Dataset entries START

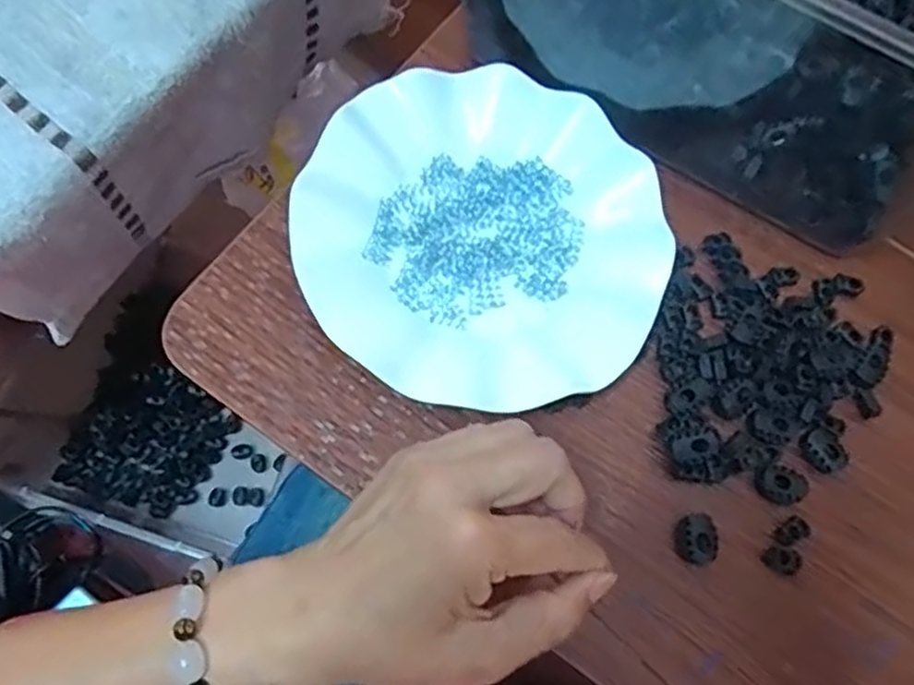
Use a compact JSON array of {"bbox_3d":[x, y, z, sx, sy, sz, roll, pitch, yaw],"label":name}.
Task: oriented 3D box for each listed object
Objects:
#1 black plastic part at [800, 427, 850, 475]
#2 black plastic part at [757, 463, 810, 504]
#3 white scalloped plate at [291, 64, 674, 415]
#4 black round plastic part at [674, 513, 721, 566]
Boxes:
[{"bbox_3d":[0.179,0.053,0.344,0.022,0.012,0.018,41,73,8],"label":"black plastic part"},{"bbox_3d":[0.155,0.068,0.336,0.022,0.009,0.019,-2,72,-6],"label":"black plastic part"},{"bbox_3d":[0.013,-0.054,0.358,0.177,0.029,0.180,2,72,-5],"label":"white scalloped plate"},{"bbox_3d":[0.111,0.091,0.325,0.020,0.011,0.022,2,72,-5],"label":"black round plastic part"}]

Dataset entries END
Dataset entries START

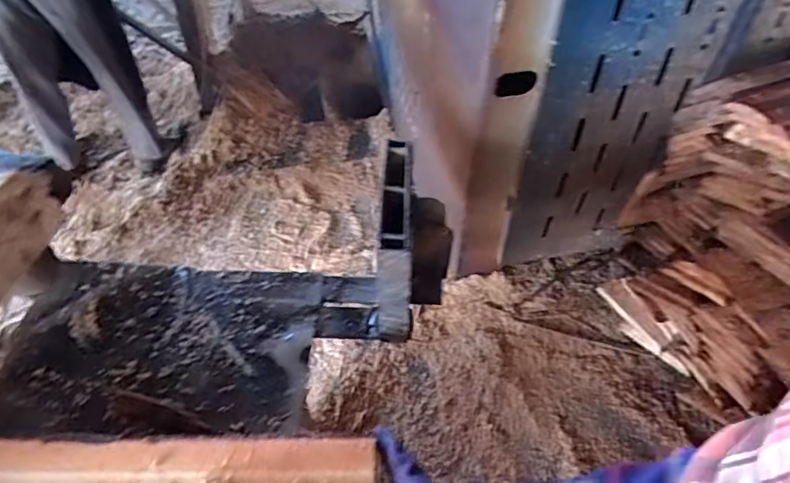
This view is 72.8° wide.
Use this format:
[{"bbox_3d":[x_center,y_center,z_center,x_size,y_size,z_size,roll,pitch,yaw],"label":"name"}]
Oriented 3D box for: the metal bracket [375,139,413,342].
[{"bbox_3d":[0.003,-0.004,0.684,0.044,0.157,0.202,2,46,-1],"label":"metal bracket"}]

Dataset entries END
Dataset entries START

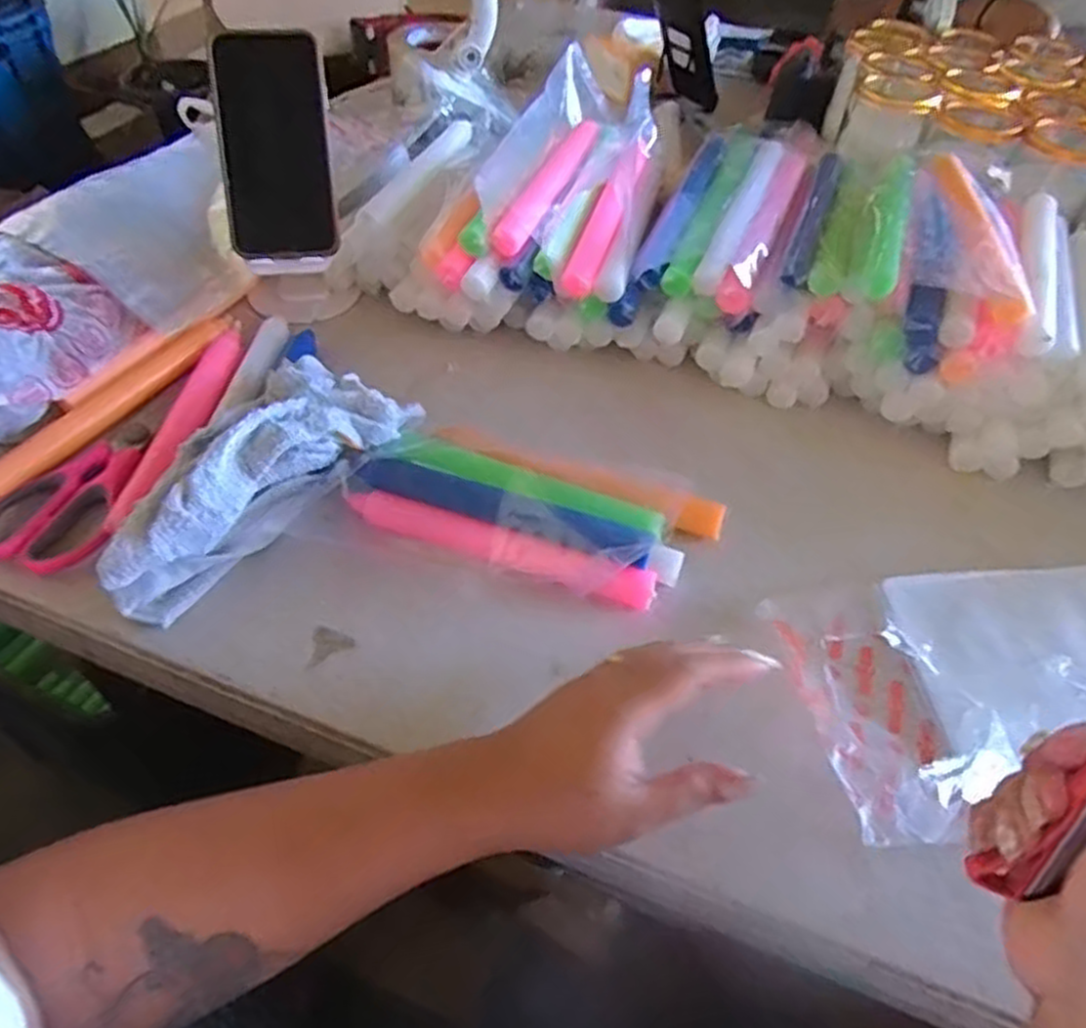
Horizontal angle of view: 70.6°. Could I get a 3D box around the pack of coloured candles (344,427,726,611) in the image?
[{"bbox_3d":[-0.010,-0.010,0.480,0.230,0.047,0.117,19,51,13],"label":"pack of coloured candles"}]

Dataset entries END

Exercise aim: Every line above from the line with "Use a compact" to the line with "#4 black round", both included, must be reproduced exactly, and no other line may appear.

Result for this exercise:
Use a compact JSON array of {"bbox_3d":[x, y, z, sx, sy, sz, roll, pitch, yaw],"label":name}.
Task: oriented 3D box for each listed object
Objects:
#1 black plastic part at [800, 427, 850, 475]
#2 black plastic part at [757, 463, 810, 504]
#3 white scalloped plate at [291, 64, 674, 415]
#4 black round plastic part at [674, 513, 721, 566]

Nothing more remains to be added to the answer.